I consider it a torment that reception of KDHX in my cube is so problematic.

It's never been great, but with the boombox I used to have in here I could get a decent signal after about five or ten minutes fooling around with it. When that venerable old warhorse which someone had dug out of a dumpster, tinkered with till it worked, and given to me about nine years ago finally bit the dust I replaced it with a smaller but newer boombox which had been my wife's until I left it under the glass of the back hatch of our old Toyota Celica in a St. Louis summer several years back.

After that exposure to extreme conditions the top cover that flips down over the top-loading CD player part of the radio melted enough to distort under its own structural stresses and henceforth unable to close, the thing never played CDs again. After much 'discussion' Ruth told me to go ahead and take the thing to work.

The only problem was that it took a lot more work to get it to pick up KDHX. The reception was about the same as the old box, but due to an idiosyncrasy of the tuner of this particular system it was a matter of some frustration and fiddling to make the reception happen at all. Frequently the amount of fiddling rose to the point where I gave up in disgust.

It was after one of these very admissions of defeat last week that I hit upon the idea to haul the receiver I'd bought last summer to use out on the back porch in to work in hopes that its digital tuner would make it possible to get KDHX without problems.

Unfortunately, this plan was not an instant soultion.
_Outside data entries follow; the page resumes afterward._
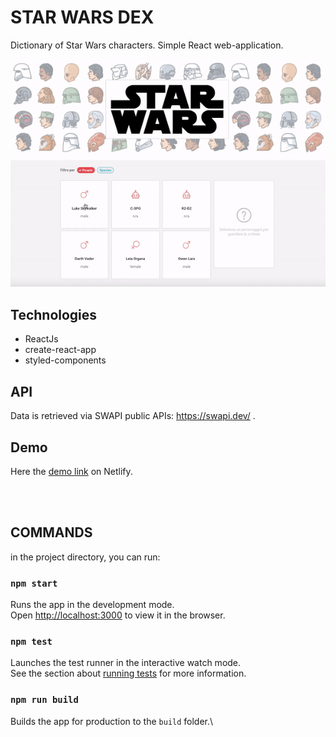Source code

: # STAR WARS DEX
Dictionary of Star Wars characters. Simple React web-application.

![](https://github.com/TheWarko/star-wars-dex/blob/main/public/preview.gif)

## Technologies
* ReactJs
* create-react-app
* styled-components

## API
Data is retrieved via SWAPI public APIs: https://swapi.dev/ .

## Demo
Here the [demo link](https://vigorous-roentgen-8c4e8f.netlify.app/) on Netlify.

<br />
<br />


## COMMANDS
in the project directory, you can run:

### `npm start`

Runs the app in the development mode.\
Open [http://localhost:3000](http://localhost:3000) to view it in the browser.

### `npm test`

Launches the test runner in the interactive watch mode.\
See the section about [running tests](https://facebook.github.io/create-react-app/docs/running-tests) for more information.

### `npm run build`

Builds the app for production to the `build` folder.\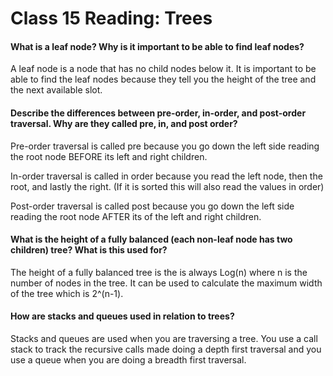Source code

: # Class 15 Reading: Trees

#### What is a leaf node? Why is it important to be able to find leaf nodes?

A leaf node is a node that has no child nodes below it. It is important to be able
to find the leaf nodes because they tell you the height of the tree and the next
available slot.

#### Describe the differences between pre-order, in-order, and post-order traversal. Why are they called pre, in, and post order?

Pre-order traversal is called pre because you go down the left side reading the
root node BEFORE its left and right children.

In-order traversal is called in order because you read the left node, then the root,
and lastly the right. (If it is sorted this will also read the values in order)

Post-order traversal is called post because you go down the left side reading the
root node AFTER its of the left and right children.

#### What is the height of a fully balanced (each non-leaf node has two children) tree? What is this used for?

The height of a fully balanced tree is the is always Log(n) where n is the number of
nodes in the tree. It can be used to calculate the maximum width of the tree which
is 2^(n-1).

#### How are stacks and queues used in relation to trees?

Stacks and queues are used when you are traversing a tree. You use a call stack to
track the recursive calls made doing a depth first traversal and you use a queue
when you are doing a breadth first traversal.
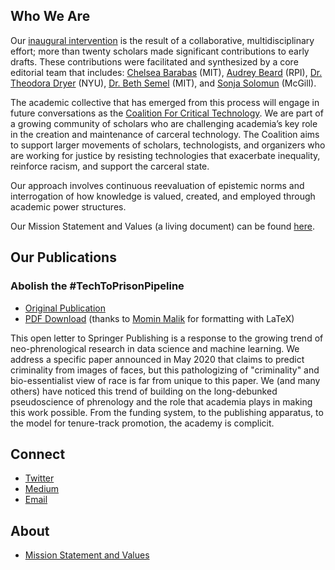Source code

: ## Who We Are
Our [inaugural intervention](#abolish-the-techtoprisonpipeline) is the result of a collaborative, multidisciplinary effort; more than twenty scholars made significant contributions to early drafts. These contributions were facilitated and synthesized by a core editorial team that includes: [Chelsea Barabas](https://twitter.com/chels_bar) (MIT), [Audrey Beard](https://ethicsof.tech) (RPI), [Dr. Theodora Dryer](https://twitter.com/theodorajewell) (NYU), [Dr. Beth Semel](https://twitter.com/bethmsemel) (MIT), and [Sonja Solomun](https://twitter.com/SonjaSolomun) (McGill).

The academic collective that has emerged from this process will engage in future conversations as the [Coalition For Critical Technology](#connect). We are part of a growing community of scholars who are challenging academia’s key role in the creation and maintenance of carceral technology. The Coalition aims to support larger movements of scholars, technologists, and organizers who are working for justice by resisting technologies that exacerbate inequality, reinforce racism, and support the carceral state.

Our approach involves continuous reevaluation of epistemic norms and interrogation of how knowledge is valued, created, and employed through academic power structures.

Our Mission Statement and Values (a living document) can be found [here](https://docs.google.com/document/d/1kiY6Wxe1MZ3kAbMi8I8uX3GQejb75AE8DHUT4kId4wQ/edit?usp=sharing).

## Our Publications
### Abolish the #TechToPrisonPipeline
- [Original Publication](https://medium.com/@CoalitionForCriticalTechnology/abolish-the-techtoprisonpipeline-9b5b14366b16)
- [PDF Download](https://github.com/forcriticaltech/forcriticaltech.github.io/raw/master/assets/Abolish_the_TechToPrisonPipeline.pdf) (thanks to [Momin Malik](https://twitter.com/MominMMalik) for formatting with LaTeX)

This open letter to Springer Publishing is a response to the growing trend of neo-phrenological research in data science and machine learning. We address a specific paper announced in May 2020 that claims to predict criminality from images of faces, but this pathologizing of "criminality" and bio-essentialist view of race is far from unique to this paper. We (and many others) have noticed this trend of building on the long-debunked pseudoscience of phrenology and the role that academia plays in making this work possible. From the funding system, to the publishing apparatus, to the model for tenure-track promotion, the academy is complicit.

## Connect
- [Twitter](https://twitter.com/forcriticaltech)
- [Medium](https://medium.com/@CoalitionForCriticalTechnology)
- [Email](mailto:CoalitionForCriticalTechnology@gmail.com)

## About
- [Mission Statement and Values](https://docs.google.com/document/d/1kiY6Wxe1MZ3kAbMi8I8uX3GQejb75AE8DHUT4kId4wQ/edit?usp=sharing)
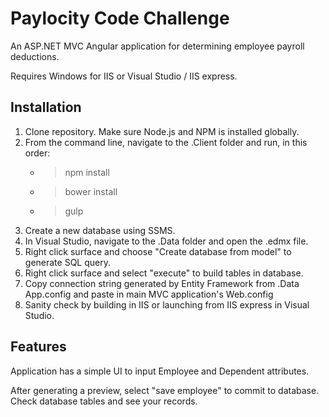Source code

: # Paylocity Code Challenge

An ASP.NET MVC Angular application for determining employee payroll deductions.

Requires Windows for IIS or Visual Studio / IIS express. 

## Installation

1. Clone repository. Make sure Node.js and NPM is installed globally.
2. From the command line, navigate to the .Client folder and run, in this order: 
	- > npm install
	- > bower install
	- > gulp
3. Create a new database using SSMS.
4. In Visual Studio, navigate to the .Data folder and open the .edmx file.
5. Right click surface and choose "Create database from model" to generate SQL query.
6. Right click surface and select "execute" to build tables in database.
7. Copy connection string generated by Entity Framework from .Data App.config and paste in main MVC application's Web.config
8. Sanity check by building in IIS or launching from IIS express in Visual Studio.

## Features

Application has a simple UI to input Employee and Dependent attributes. 

After generating a preview, select "save employee" to commit to database. Check database tables and see your records.  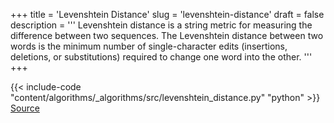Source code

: +++
title = 'Levenshtein Distance'
slug = 'levenshtein-distance'
draft = false
description =  '''
Levenshtein distance is a string metric for measuring the difference between
two sequences. The Levenshtein distance between two words is the minimum number
of single-character edits (insertions, deletions, or substitutions) required to
change one word into the other.
'''
+++

{{< include-code "content/algorithms/_algorithms/src/levenshtein_distance.py" "python" >}}
[Source](https://github.com/grind-rip/algorithms/blob/master/src/levenshtein_distance.py)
Yes, tuning was much easier with a digital display to tell me that the frequency was set precisely to 88.1 MHz, but getting enough eletromagnetic radiation resonant at that frequency directed to the input circuits of the radio was still problematic at best.

The problem had shifted, though. In the past the problem was tuning. Now the problem was that, being at work, I find myself not free to stand stock still holding the end of the short, thin antenna wire coming out the back of the radio pinched between my fingers at the spot where Nijal our cat had gnawed a bit of insulation off so that my skin and natural body impedance and capacitance could be added to the input circuit.

Because when I was holding the wire reception was perfectly crystal clear but when I wasn't holding it- reception was almost nonexistent.

I knew that there was a square loop FM antenna in the box with the radio when I bought it, but subsequent searches of all likely spots at home did not turn up this antenna.

I was growing a little frustrated until I hit upon the idea of possibly adding a bit of wire onto the end of the antenna. Of course, it would have to be of some length to be of use but it might work.

I was about to make a scout around the back half of the building where the construction is drawing slowly to a close, but where there is still drywall dust on the new carpet and enough rough edges that I felt I ought to be able to find something of use.

About to, I say, until I thought to simply look under my desk where I found the treasure that would end my tribulation- an eight foot long piece of raggedy old Category five computer network cable which had been replaced at some point and which was currently unused.

It had RJ-45 connectors on each end but I pulled out my trusty pocket knife and quickly removed the connector off one of the ends (using a pair of big silver scissors since my pocket knife was too dull) and stripped one of the conductors in the wire. I twisted it around the bare spot on the antanna wire and presto!

No, the reception wasn't perfect, but it was much better without me touching the wire.

With a bit of configuration, though, the signal quality was much improved. As I ran the Cat-5 across the top of my shelves and down a cube wall reception improved and now after a bit more fiddling and getting all the loops out and making sure the wire running from the headphone jack of the receiver to the transmitter for my wireless headphones is laying just so- it sounds pretty good.